APPAREIL Si certains privilégient l’esthétique et l’imitation d’un membre valide, d’autres préfèrent la fonctionnalité dans le choix de la prothèse…

Thomas Weill

— 

Fabrication d'une prothèse au Centre Pillet.
Fabrication d'une prothèse au Centre Pillet. — T. Weill/20 Minutes
  • Il existe de nombreux types de prothèse : simplement esthétique, fonctionnelle ou destinée à un usage particulier.
  • Utiliser une prothèse fonctionnelle demande un certain apprentissage et un peu d’entraînement.
  • Pour certains, le premier critère est d’ordre esthétique.

Beau ou utile, il faut choisir. La technologie ne permet pas encore de concilier l’utile à l’agréable à l’œil. Si pour un membre inférieur, le besoin de marcher va l’emporter sur l’apparence, pour une prothèse de bras, il y a un vrai choix à faire, et ce n’est pas uniquement une question d’apparence.

Bien sûr, cette question joue. Comme le dit Dominique Fillonneau, créateur de l’entreprise Orthofiga et prothésiste : « La main, c’est une relation sociale à l’autre. Le besoin esthétique est important. » Annie Pillet pourrait en attester. A la tête du centre Pillet avec son mari, elle ne réalise que des prothèses esthétiques en silicone. Impossible de les faire bouger, mais la ressemblance est frappante. « Les patients veulent passer inaperçus. Ce n’est pas que la question du regard des autres, mais aussi celui que la personne porte sur son propre corps. » 84 % des patients de Pillet consultent d’ailleurs suite à un accident plutôt que pour un handicap de naissance.

Réutiliser sa main

D’autres s’acceptent plus facilement.

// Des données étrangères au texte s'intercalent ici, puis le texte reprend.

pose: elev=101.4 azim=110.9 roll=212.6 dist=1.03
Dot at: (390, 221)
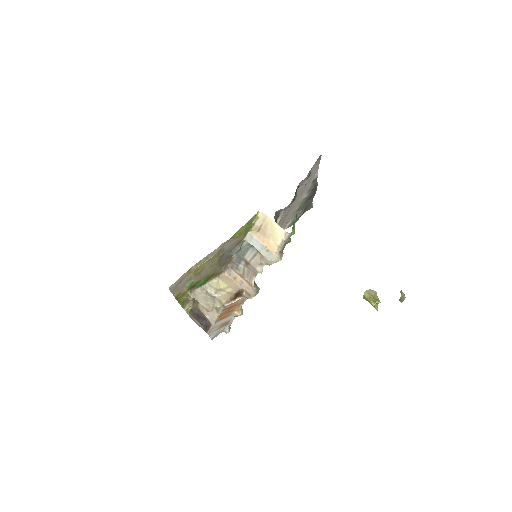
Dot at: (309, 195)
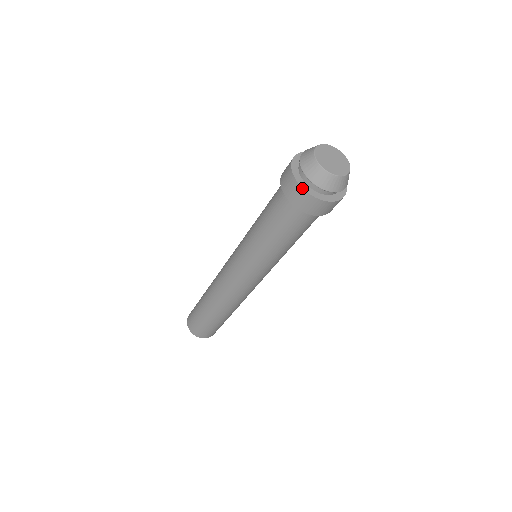
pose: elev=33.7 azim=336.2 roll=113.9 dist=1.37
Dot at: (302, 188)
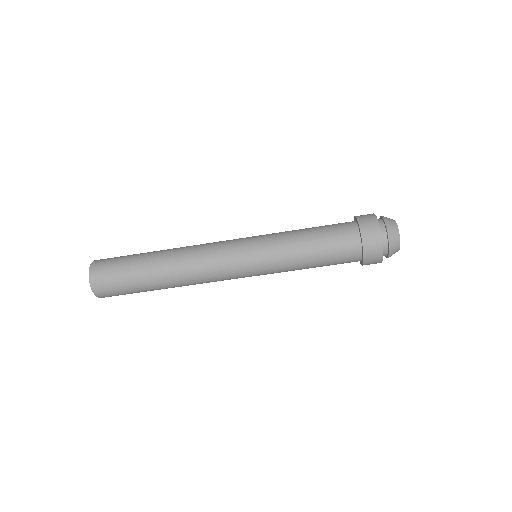
Dot at: (382, 237)
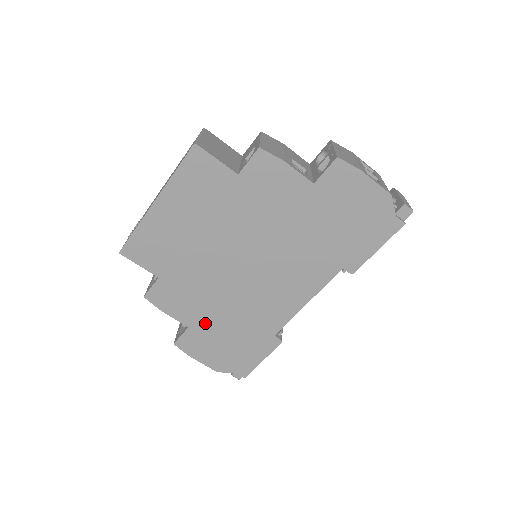
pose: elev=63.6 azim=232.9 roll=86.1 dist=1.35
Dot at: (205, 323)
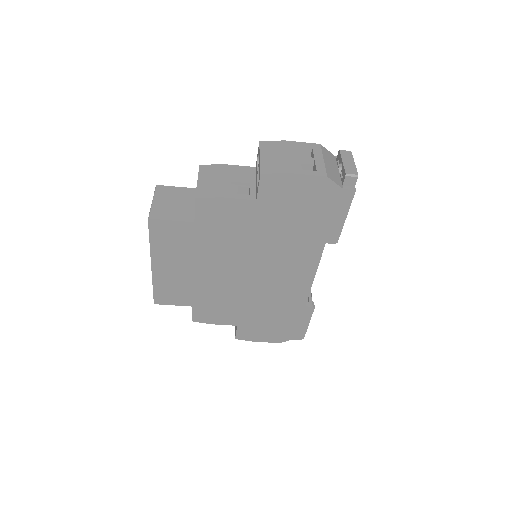
Dot at: (247, 319)
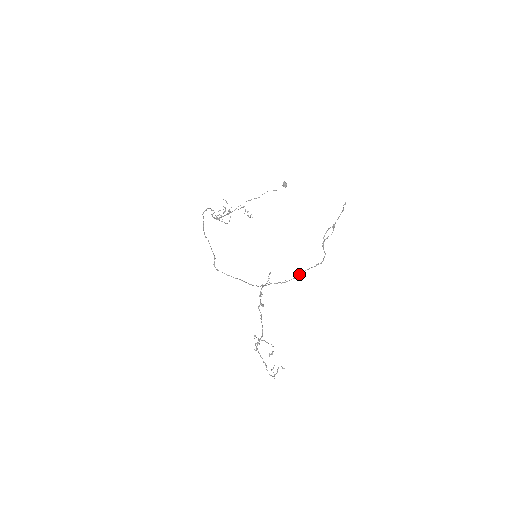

Yoann, 13 ans, porte une prothèse à la main droite depuis ses 6 mois, du fait d’une malformation. Il en possède trois types : une pour faire du vélo, une myoélectrique plus fonctionnelle, et une esthétique.

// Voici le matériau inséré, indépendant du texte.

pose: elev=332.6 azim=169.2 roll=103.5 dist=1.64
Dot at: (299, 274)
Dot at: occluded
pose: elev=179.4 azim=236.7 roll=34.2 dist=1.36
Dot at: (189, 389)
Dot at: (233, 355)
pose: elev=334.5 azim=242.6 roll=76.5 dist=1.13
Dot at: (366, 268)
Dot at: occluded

La prothèse myoélectrique lui permet de réaliser certaines actions. « Elles sont activées par un courant électrique qui passe à la surface de la peau. Le signal est envoyé à un moteur, qui va ouvrir les doigts ou les fermer, ou tourner le poignet, ou faire une pince », explique Dominique Fillonneau, qui a Yoann comme patient. Utiliser une prothèse myoélectrique, c’est avant tout pour pouvoir « réutiliser sa main ».

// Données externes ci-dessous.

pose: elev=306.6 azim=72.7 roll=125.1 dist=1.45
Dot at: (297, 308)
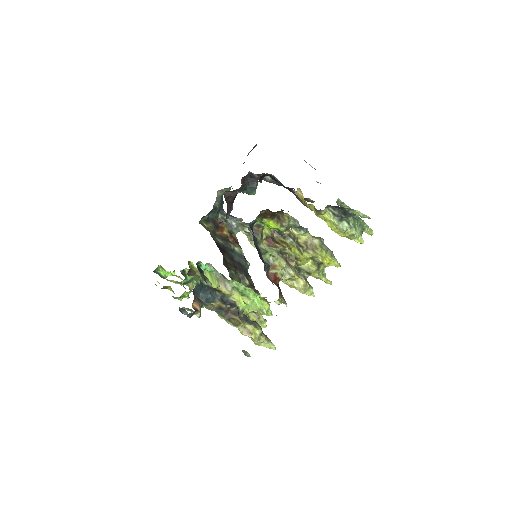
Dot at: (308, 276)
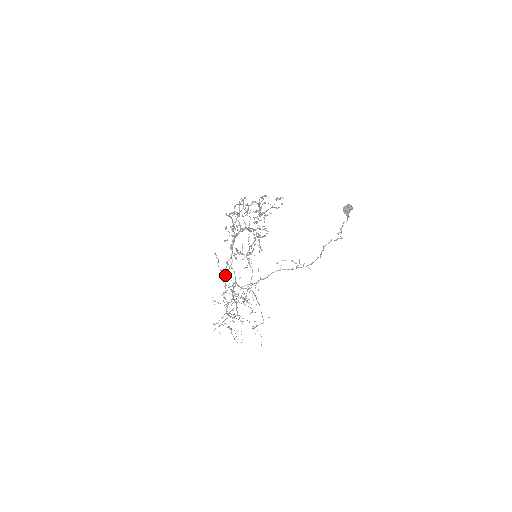
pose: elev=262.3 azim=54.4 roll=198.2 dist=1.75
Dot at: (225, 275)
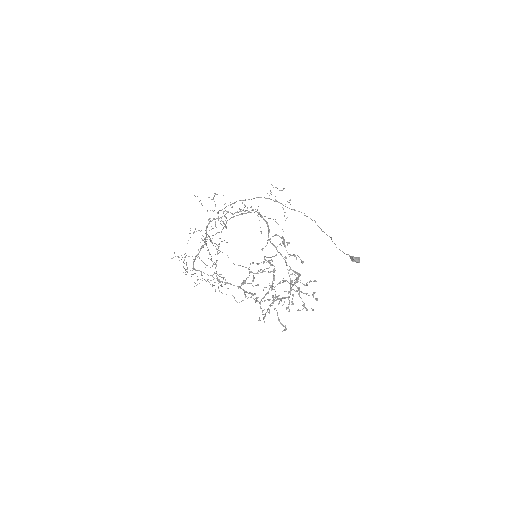
Dot at: (218, 281)
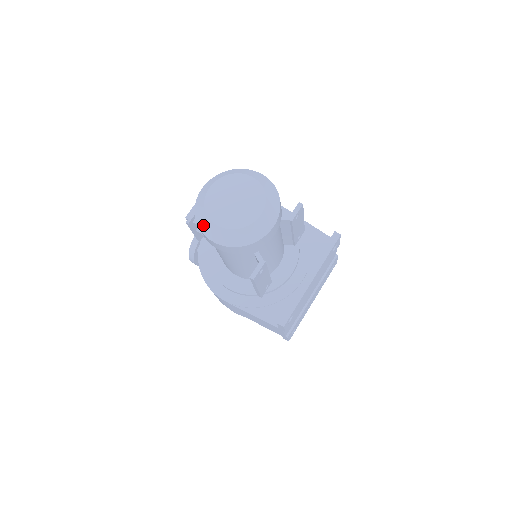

A en croire sa mère, « s’il pouvait, il vivrait sans », et sans se préoccuper du regard des autres. « Mes amis voient mes prothèses comme des objets spéciaux et uniques, note Yoann. Ils adorent faire des checks ou serrer la main. J’en porte une quand j’ai envie d’en porter. » Et pour éviter les « contractions musculaires très importantes au niveau du cou », précise sa mère.

Penser les mouvements autrement

« J’ai assez vite accepté le handicap. Parfois, le regard des enfants est un peu dur, ils sont choqués. Mais, avec la prothèse myoélectrique, je dis que je suis un petit robot, ça les fait rire. Pour moi, l’esthétisque était vraiment au second plan, précise Marc Paulien, amputé d’un bras suite à un accident et adhérent de l’Association de défense et d’étude des personnes amputées (Adepa). Je voulais surtout reprendre une vie à peu près normale. »

Mais les mouvements ne sont pas simples à exécuter, ils doivent être pensés différemment. C’est comme si, pour ouvrir la main, il fallait penser à gonfler le biceps. « Cela demande une grande plasticité cérébrale », insiste Dominique Fillonneau. C’est pourquoi il est encore impossible de développer des prothèses plus efficaces que des membres valides, « ce serait trop complexe ». Qu’à cela ne tienne, comme le dit Marc Paulien, on peut déjà faire des petits robots.